For years, Brazil’s Vale SA fought with rival iron-ore producers in Australia to supply the fast-expanding steel industry in China by building more mines and boosting output. But slowing demand and prospects of a multiyear glut are changing the battle lines. Now, it’s all about protecting ever-narrowing profit margins.
The challenge for Vale is that its mines are more than 8,000 miles (13,000 kilometers) farther from China than Australian competitors Rio Tinto Plc and BHP Billiton Ltd. That means shipments are more expensive at a time when ore prices are half what they were two years ago. After a record $13.5 billion loss last year, the Brazilian company is investing in higher-quality reserves and automation to erase that cost gap.

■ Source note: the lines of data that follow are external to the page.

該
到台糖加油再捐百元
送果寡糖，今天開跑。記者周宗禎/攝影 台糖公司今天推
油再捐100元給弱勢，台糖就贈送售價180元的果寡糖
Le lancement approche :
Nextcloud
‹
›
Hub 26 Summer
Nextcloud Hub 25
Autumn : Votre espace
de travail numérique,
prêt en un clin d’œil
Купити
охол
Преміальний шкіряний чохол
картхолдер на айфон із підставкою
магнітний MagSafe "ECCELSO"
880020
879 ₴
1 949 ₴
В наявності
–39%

It won’t be easy. Vale is producing record amounts of iron-ore, which accounts for more than half its revenue. While operations are returning to profit in 2016, earnings will drop next year, according to analysts surveyed by Bloomberg.

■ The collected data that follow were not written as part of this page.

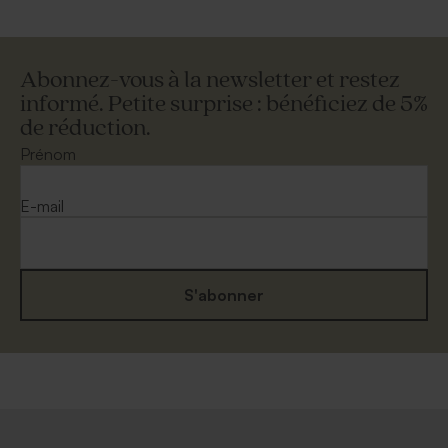
Abonnez-vous à la newsletter et restez
informé. Petite surprise : bénéficiez de 5%
de réduction.
Prénom
E-mail
S'abonner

After taking on massive debt when commodity prices were booming, Chief Executive Officer Murilo Ferreira is selling assets and betting he can streamline operations enough to cut production costs by 2018 to $10 a metric ton, or about half what they were in 2014.
“This is what’s fundamental — the fight for even one minute of efficiency,” Humberto Freitas, Vale’s executive director of logistics and mineral exploration, said in an interview in Rio de Janeiro. “Because it’s not just that one minute. It’s one minute spread over, for example, six thousand train cars. When you talk about one minute, you are talking about a lot of money.”